The records Start Marker

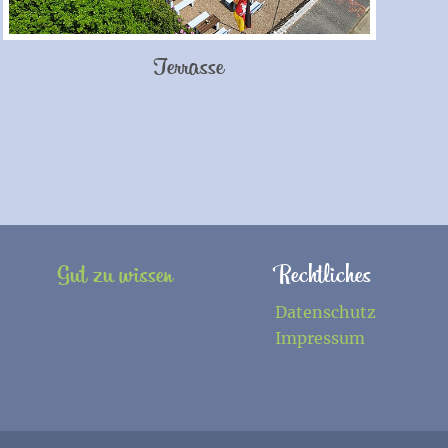
Terrasse
Gut zu wissen
Rechtliches
Datenschutz
Impressum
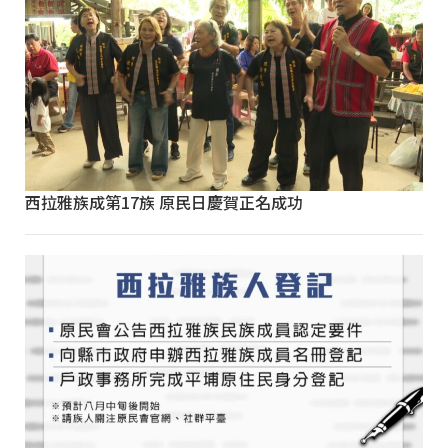
西拉雅族成第17族 原民日慶賀正名成功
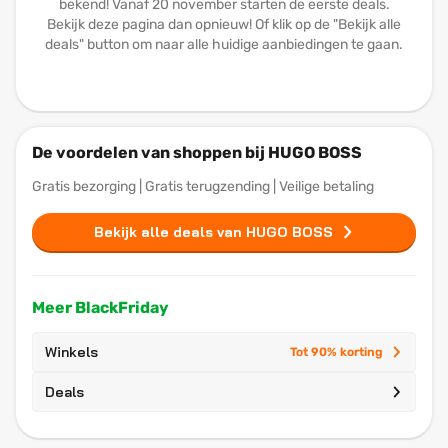
bekend! Vanaf 20 november starten de eerste deals.
Bekijk deze pagina dan opnieuw! Of klik op de "Bekijk alle
deals" button om naar alle huidige aanbiedingen te gaan.
De voordelen van shoppen bij HUGO BOSS
Gratis bezorging | Gratis terugzending | Veilige betaling
Bekijk alle deals van HUGO BOSS
Meer BlackFriday
Winkels
Tot 90% korting
Deals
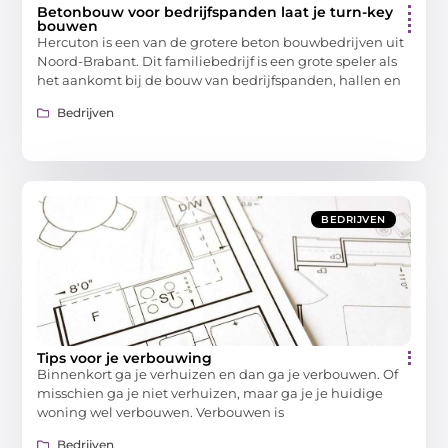
Betonbouw voor bedrijfspanden laat je turn-key
bouwen
Hercuton is een van de grotere beton bouwbedrijven uit
Noord-Brabant. Dit familiebedrijf is een grote speler als
het aankomt bij de bouw van bedrijfspanden, hallen en
Bedrijven
BEDRIJVEN
Tips voor je verbouwing
Binnenkort ga je verhuizen en dan ga je verbouwen. Of
misschien ga je niet verhuizen, maar ga je je huidige
woning wel verbouwen. Verbouwen is
Bedrijven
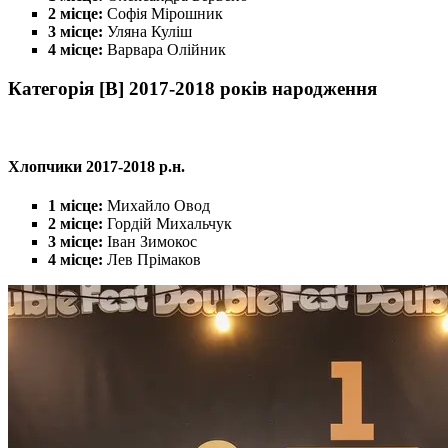
2 місце:
Софія Мірошник
3 місце:
Уляна Куліш
4 місце:
Варвара Олійник
Категорія [B] 2017-2018 років народження
Хлопчики 2017-2018 р.н.
1 місце:
Михайло Овод
2 місце:
Гордій Михальчук
3 місце:
Іван Зимокос
4 місце:
Лев Прімаков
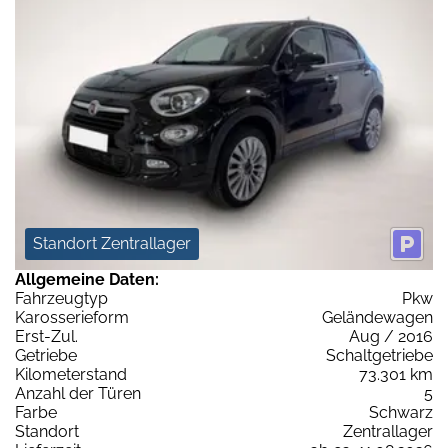
Standort Zentrallager
Allgemeine Daten:
Fahrzeugtyp
Pkw
Karosserieform
Geländewagen
Erst-Zul.
Aug / 2016
Getriebe
Schaltgetriebe
Kilometerstand
73.301 km
Anzahl der Türen
5
Farbe
Schwarz
Standort
Zentrallager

The records End Marker

▶ What you will do
Write out all the text of the material above again, changing "Zentrallager" to "Außenlager" wherever it occurs and leaving everything else as it is. Leave out the pictures.

▶ Written answer
Terrasse
Gut zu wissen
Rechtliches
Datenschutz
Impressum
西拉雅族成第17族 原民日慶賀正名成功
bekend! Vanaf 20 november starten de eerste deals.
Bekijk deze pagina dan opnieuw! Of klik op de "Bekijk alle
deals" button om naar alle huidige aanbiedingen te gaan.
De voordelen van shoppen bij HUGO BOSS
Gratis bezorging | Gratis terugzending | Veilige betaling
Bekijk alle deals van HUGO BOSS
Meer BlackFriday
Winkels
Tot 90% korting
Deals
Betonbouw voor bedrijfspanden laat je turn-key
bouwen
Hercuton is een van de grotere beton bouwbedrijven uit
Noord-Brabant. Dit familiebedrijf is een grote speler als
het aankomt bij de bouw van bedrijfspanden, hallen en
Bedrijven
BEDRIJVEN
Tips voor je verbouwing
Binnenkort ga je verhuizen en dan ga je verbouwen. Of
misschien ga je niet verhuizen, maar ga je je huidige
woning wel verbouwen. Verbouwen is
Bedrijven
2 місце:
Софія Мірошник
3 місце:
Уляна Куліш
4 місце:
Варвара Олійник
Категорія [B] 2017-2018 років народження
Хлопчики 2017-2018 р.н.
1 місце:
Михайло Овод
2 місце:
Гордій Михальчук
3 місце:
Іван Зимокос
4 місце:
Лев Прімаков
Standort Außenlager
Allgemeine Daten:
Fahrzeugtyp
Pkw
Karosserieform
Geländewagen
Erst-Zul.
Aug / 2016
Getriebe
Schaltgetriebe
Kilometerstand
73.301 km
Anzahl der Türen
5
Farbe
Schwarz
Standort
Außenlager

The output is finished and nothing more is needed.